The Commissioner testified that- if Ricks had taken the initiative at his first appearance, and “had indicated to me that he was unable to secure counsel, I then would have offered to contact Legal Aid. * * * ” faet, js -^at happened when Ricks appeared without counsel for his hearing three days later.
. Since interrogation after the inception of the criminal process may be analogous to the taking of the accused’s deposition, we note that the rules governing depositions in civil cases, substantially adopted by reference and inference in Criminal Rule 15 for depositions in criminal cases, provide that “the deposition of a person confined in prison may be taken only by leave of court on such terms as the court prescribes.” Fed.R.Civ.P., Rule 26(a).
. “The Government moves * * * that * * * Ricks * * * be released to the custody of a Deputy United States Marshal and two members of the Metropolitan Police Department * * * to assist in the solution of various house-breakings and related crimes upon the express desire of Calvin Dee Ricks to assist the Police Department.”
. Compare Rule 44, Fed.R.Crim.P.
. On oral argument the Government conceded the truth of appellant’s assertion that “When a defendant is represented by counsel, it is the practice of the United States Attorney not to permit any communication to be had by members of his staff or the police with the defendant except through, or with the permission of, counsel for the defendant.” This is consistent with Canon 9, A.B.A. Canons of Professional Ethics. Cf. Lee v. United States, 322 F.2d 770, 777 (5th Cir. 1963) :
“The Government’s brief concedes that secret, ex parte interrogations of defendants are not conducted when a prisoner has counsel. Presumably, legal ethics forbid a United States Attorney or a Government agent to bypass the lawyer of a defendant fortunate enough to have the means to engage counsel. This is a proper ethic for lawyers. But here the effect is to allow the prosecution to take advantage of an indigent prisoner without counsel, imperilling his constitutional rights by subjecting him to questioning intended to convict him, while recognizing an accused’s freedom from secret inquisition if he can afford counsel.”

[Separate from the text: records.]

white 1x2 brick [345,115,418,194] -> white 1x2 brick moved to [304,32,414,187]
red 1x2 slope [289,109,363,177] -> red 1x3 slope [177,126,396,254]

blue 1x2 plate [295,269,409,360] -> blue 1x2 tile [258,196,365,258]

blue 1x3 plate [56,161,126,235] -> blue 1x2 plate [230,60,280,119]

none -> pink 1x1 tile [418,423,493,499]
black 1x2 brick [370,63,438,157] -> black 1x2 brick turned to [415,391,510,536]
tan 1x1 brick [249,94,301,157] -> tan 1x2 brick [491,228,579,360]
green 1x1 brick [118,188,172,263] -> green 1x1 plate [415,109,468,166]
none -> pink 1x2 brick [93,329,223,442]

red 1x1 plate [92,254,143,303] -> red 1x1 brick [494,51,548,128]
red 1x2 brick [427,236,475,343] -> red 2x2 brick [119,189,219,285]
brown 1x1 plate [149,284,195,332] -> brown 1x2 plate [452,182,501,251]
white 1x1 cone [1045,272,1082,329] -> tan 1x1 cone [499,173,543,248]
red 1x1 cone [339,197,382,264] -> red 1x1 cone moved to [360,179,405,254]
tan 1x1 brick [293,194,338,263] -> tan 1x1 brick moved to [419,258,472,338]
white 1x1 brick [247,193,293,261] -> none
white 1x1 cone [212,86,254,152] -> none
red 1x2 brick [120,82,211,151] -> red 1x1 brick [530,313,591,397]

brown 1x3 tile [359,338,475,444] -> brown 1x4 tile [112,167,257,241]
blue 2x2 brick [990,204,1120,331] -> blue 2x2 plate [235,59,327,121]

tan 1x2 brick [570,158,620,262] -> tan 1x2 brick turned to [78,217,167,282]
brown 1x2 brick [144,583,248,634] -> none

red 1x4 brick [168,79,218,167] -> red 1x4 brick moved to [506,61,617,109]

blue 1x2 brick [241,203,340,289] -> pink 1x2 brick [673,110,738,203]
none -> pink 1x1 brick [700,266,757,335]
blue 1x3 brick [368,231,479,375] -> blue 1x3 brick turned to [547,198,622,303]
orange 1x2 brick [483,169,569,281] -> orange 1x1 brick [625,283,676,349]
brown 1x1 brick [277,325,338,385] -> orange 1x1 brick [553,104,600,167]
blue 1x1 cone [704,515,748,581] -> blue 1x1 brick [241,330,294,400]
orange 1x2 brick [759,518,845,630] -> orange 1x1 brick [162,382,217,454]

. Compare Rule 15, Fed.R.Crim.P., which sets out the procedure for taking a deposition of cmy witness at defendant’s request. The Rule clearly contemplates the presence of counsel for all parties at the deposition. In fact, Rule 15(c) requires that “if a defendant is without counsel the court shall advise him of his right and assign counsel to represent him unless the defendant elects to proceed without counsel or is able to obtain counsel.” Thus there can be no doubt that when the court orders in effect that a defendant’s own “deposition” be taken purportedly at his own request (see note 15, supra,), his counsel must be notified and given the opportunity to attend, and if he has no counsel, he must be told of his right to appointed counsel for the purpose of the “deposition.” See also note 18, supra.
. Ex parte Sullivan, 107 F.Supp. 514, 517 (D.C.Utah 1952).
. Both Meyer and Rodriguez are cited in Massiah (at note 3). See also People v. Donovan, 13 N.Y.2d 148, 243 N.Y.S.2d 841, 193 N.E.2d 628 (1963).
. See Fisher v. United States, 328 U.S. 463, 476, 66 S.Ct. 1318, 90 L.Ed. 1382 (1946); Griffin v. United States, 336 U.S. 704, 69 S.Ct. 814, 93 L.Ed. 993 (1949).